Video: Game In Six
Let's talk numbers.
Six goals in 12 chances. That’s the Leafs penalty kill so far this season.
Fourteen: That’s the number of shots the Pittsburgh Penguins fired at Leafs goalie Vesa Toskala in the first period of last night’s game at the Air Canada Centre.
Two: Yes, that would be the number the Leafs mustered in the same period.
Forty feet: The distance from Toskala from which Sergei Gonchar scored in the first period.
1:32: The amount of time it took the Penguins to score after Jay Rosehill
’s pointless penalty, incurred when he hit Gonchar into the boards from behind.
Five seconds: The length of time it took the Penguins to score after unfortunate penalty by Matt Stajan.
Sixty-seven seconds: The length of time it took the Penguins to restore their three goal lead after Leafs had cut the margin to two goals.
Zero: The number of wins the Leafs have accrued in four tries this season.
5-2: The final in a discouraging night’s work.
5000 fans (approx.): Number of people booing at the final buzzer. The rest had already gone home.
Made clear in countless ways last night was the blanket statement: boy, are the Penguins ever good.
Right now, the Leafs are not.
It is, of course, spectacularly early and last season’s playoff miss has no factor on this year’s season. Nor the season before. Nor the season before. Nor the season before.
So where do they go from here?
“It is depressing here right now, but we have to find a way of getting some momentum early in the game,” said coach Ron Wilson. “That’s what’s kind of fallen off. Scoring the first goal and building on that or at least coming out of the first period 0-0 would be a start in the right decision.”
The customary answer is everything will come with harder work. It’s never that simple, of course. The Leafs have been victimized by precisely the same things that did them in last year: spotty goaltending, an inability to kill penalties and middling scoring. That bile-like taste Leaf fans are beginning to notice: that’s fear.
The punishing defence acquired by GM Brian Burke has not yet materialized. Garnet Exelby, the best open ice hitter was once again a healthy scratch.
Only six players have scored over the four games and those still waiting for their first include John Mitchell, Nikolai Kulemin
and Jason Blake. The Leafs haven’t gotten a goal from their blueline all season.

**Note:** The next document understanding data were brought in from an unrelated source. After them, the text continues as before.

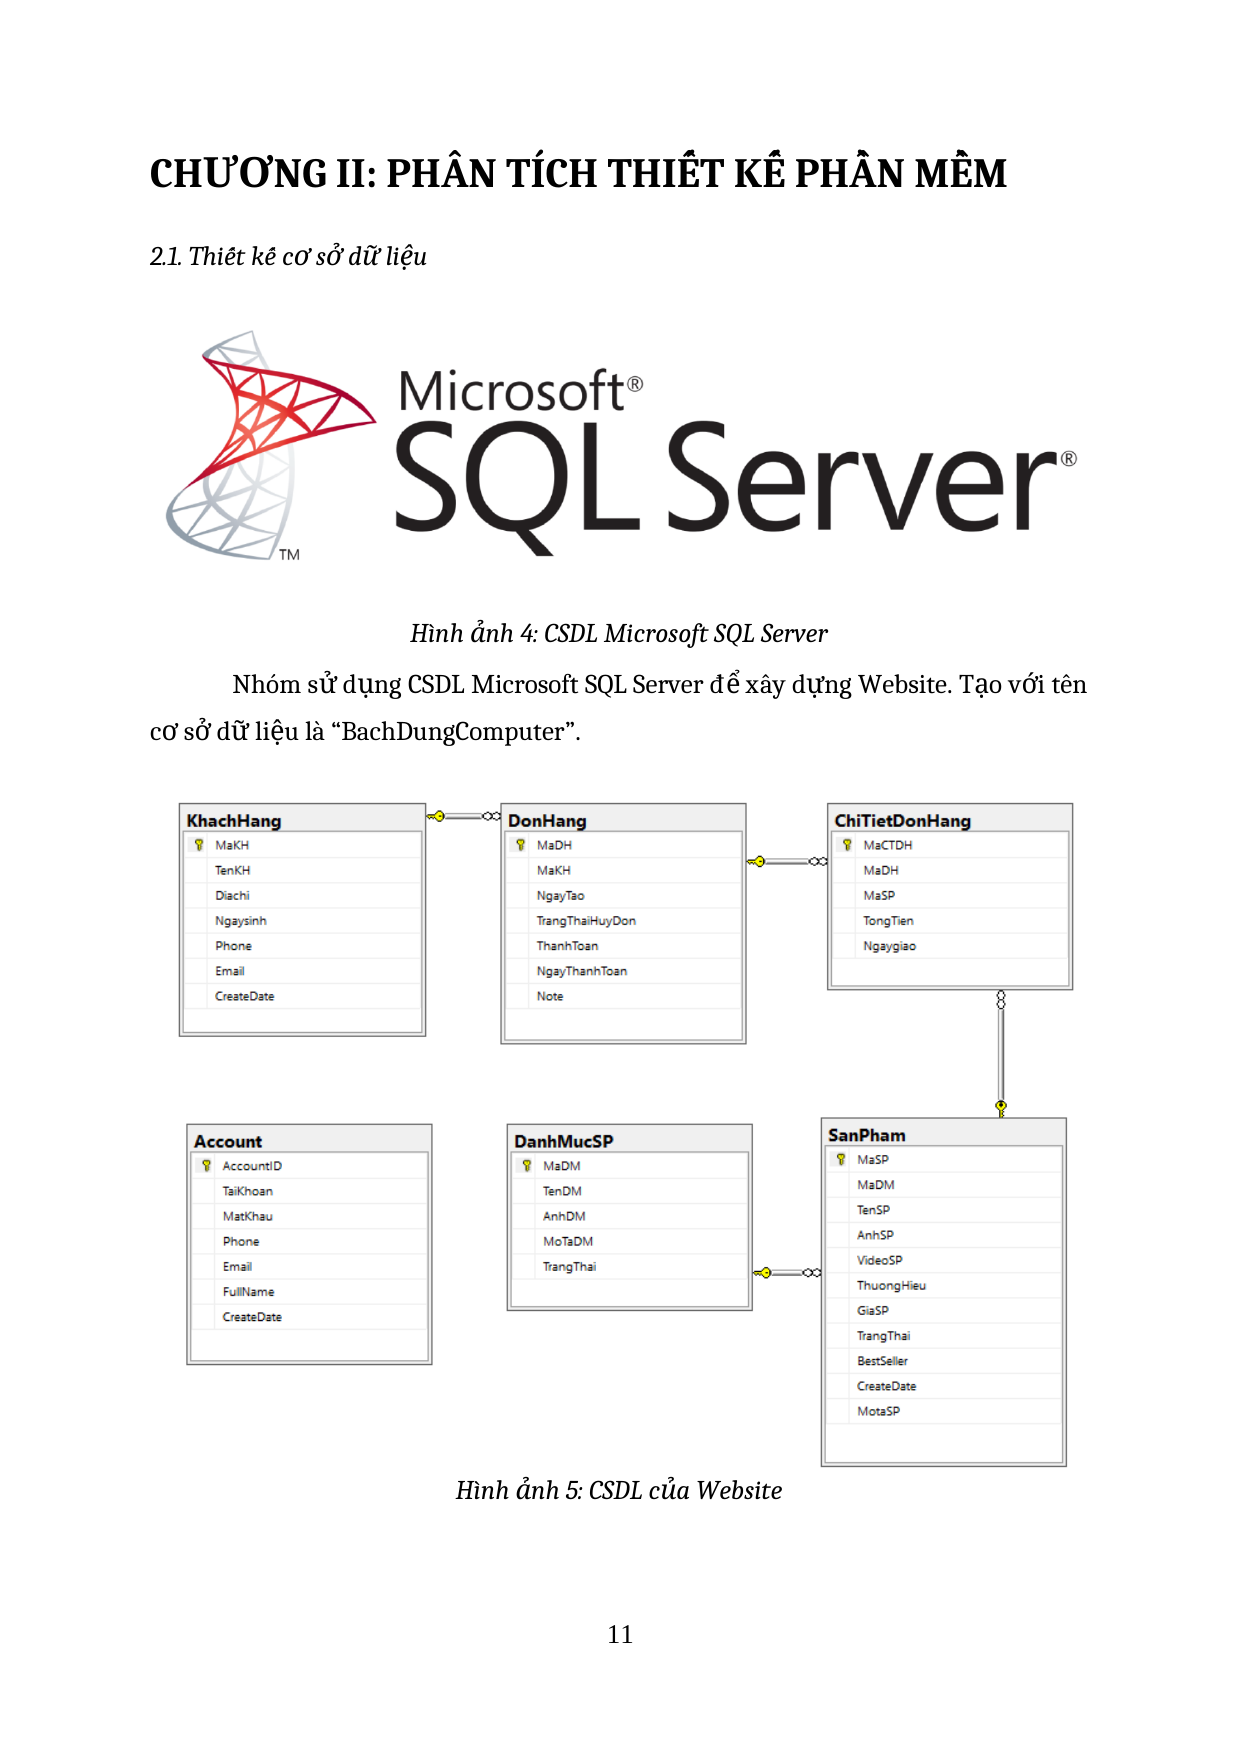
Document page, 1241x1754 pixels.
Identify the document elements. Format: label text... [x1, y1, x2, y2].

picture [150, 793, 1091, 1476]
picture [150, 276, 1091, 614]
text Hình ảnh 4: CSDL Microsoft SQL Server [150, 618, 1090, 649]
text Hình ảnh 5: CSDL của Website [150, 1476, 1090, 1506]
subtitle Nhóm sử dụng CSDL Microsoft SQL Server để xây dựng Website. Tạo với tên cơ sở dữ liệu là “BachDungComputer”. [150, 669, 1090, 747]
text 2.1. Thiết kế cơ sở dữ liệu [150, 241, 1090, 272]
subtitle CHƯƠNG II: PHÂN TÍCH THIẾT KẾ PHẦN MỀM [150, 150, 1090, 198]
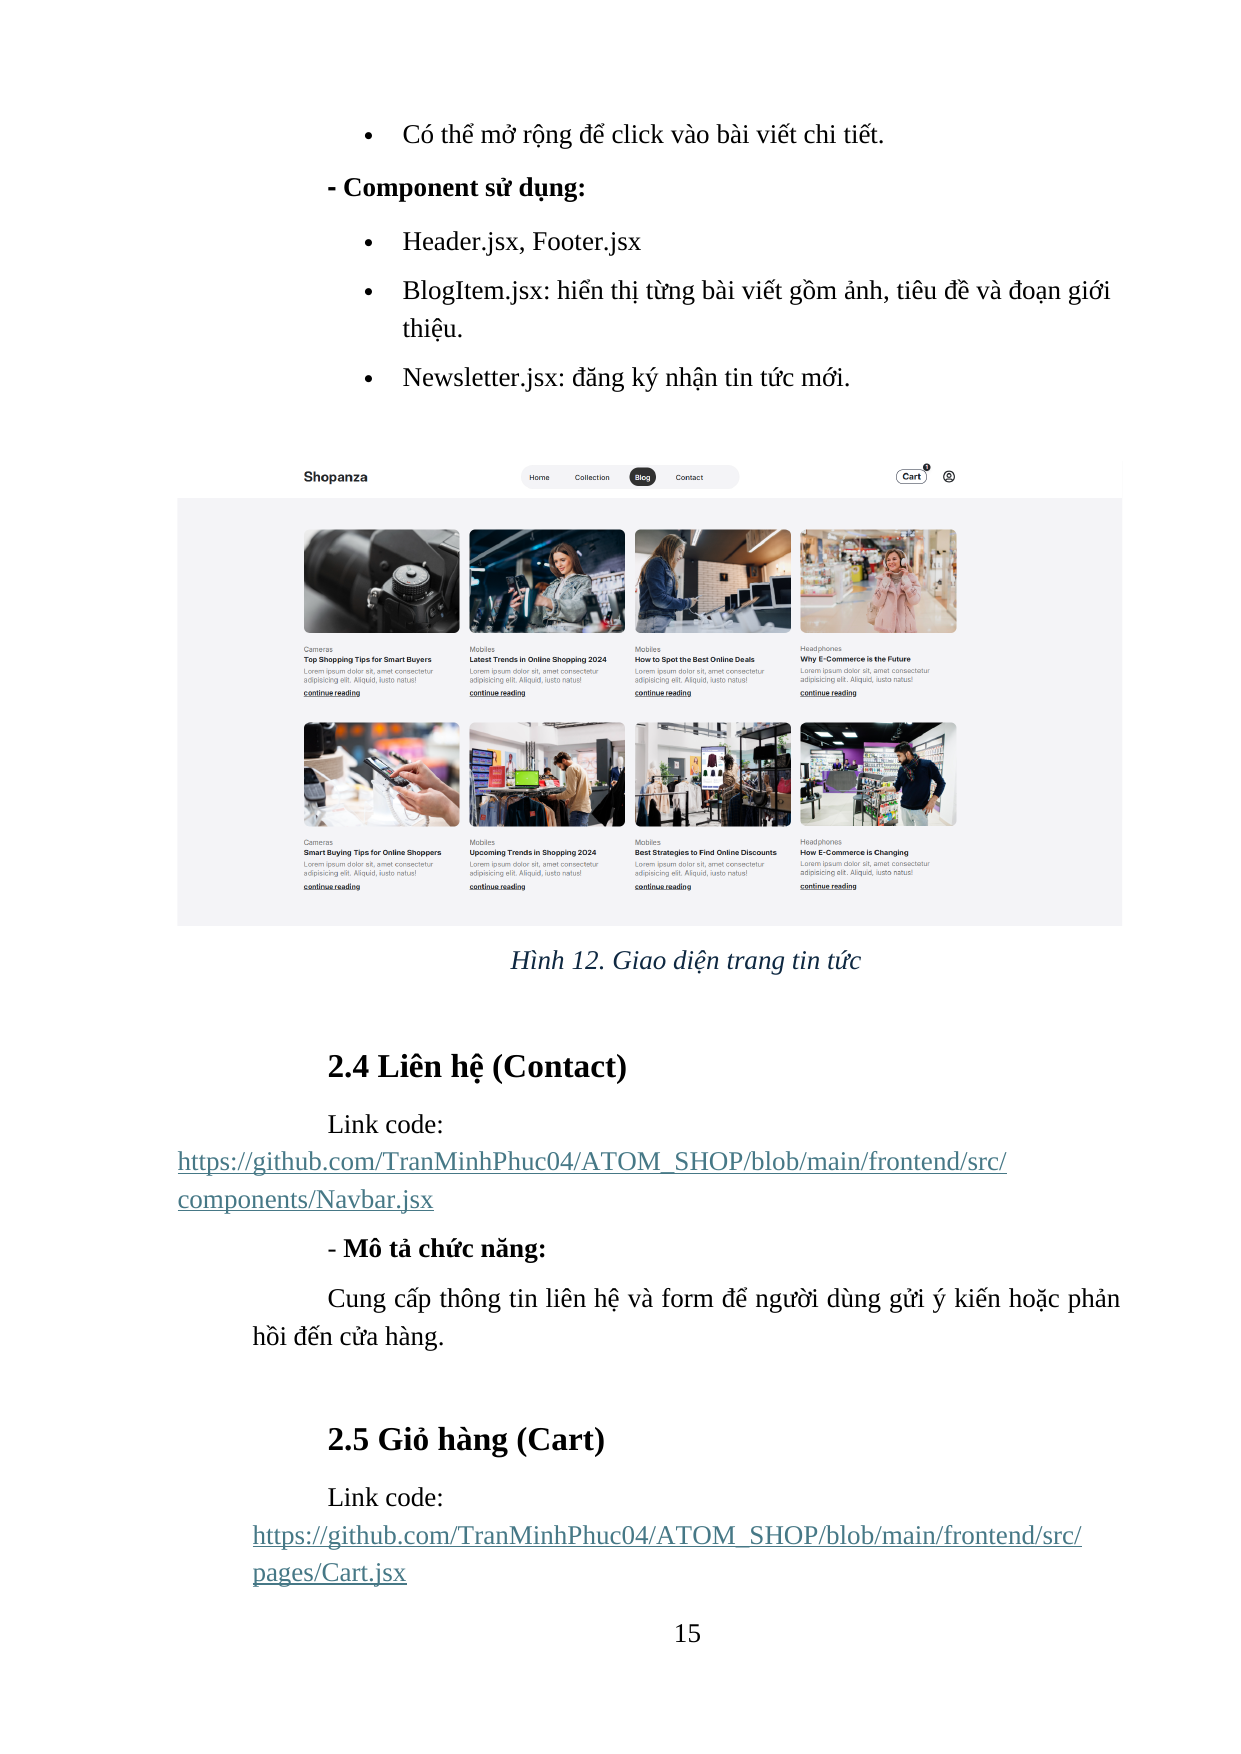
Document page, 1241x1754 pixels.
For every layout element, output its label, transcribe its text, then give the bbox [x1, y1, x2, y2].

They are, as fragile as fawns and it is this way with any collection of human beings.
The Penguins are demonstrably better than the Leafs. They can make a good team look sick and we don’t yet have any evidence that the Leafs are a good team.
So do you reach down and spring Christian Hanson and Tyler Bozak
from the Marlies? Well, they weren’t good enough to make the club a couple of weeks ago.
Bozak and Hanson could very easily step into the lineup without dampening the talent level. They started the year with the Marlies not because they aren’t as good as some of the guys who stayed, but because they need to develop out of the spotlight at a level in which they will not be overwhelmed. The funny thing about confidence is that it is easy to build but hellishly difficult to rebuild.
So how do you do just that?
“You want to be better in practice,” said defenceman Francois Beauchemin. “That’s the only thing you can do. Work hard in practice, score some goals.”
But that it were that easy.
“I don’t know how you build it in practice,” Wilson said. “As hard as you want your team to go, they’re never going to go 100 per cent. They’re not going to finish their checks on the forecheck or knock anybody down in front of the net, be in shooting lanes or anything like that. It’s got to come in a game.”
Finding confidence is like catching a windblown leaf but a clearly frustrated Tomas Kaberle said it can and will be done.
“Every team will go through this stage,” he said. “It’s too bad we are getting it right now, right from the get go. We have to deal with it, show character. It’s not about one or two guys, it’s the whole team and it has to change.”
As for the goaltending, well there is not much the Leafs can do about that right now either. Jonas Gustavsson
has a groin injury and will be lost for a week or so. Joey MacDonald will play either Monday in New York or Tuesday in Toronto against the Avalanche.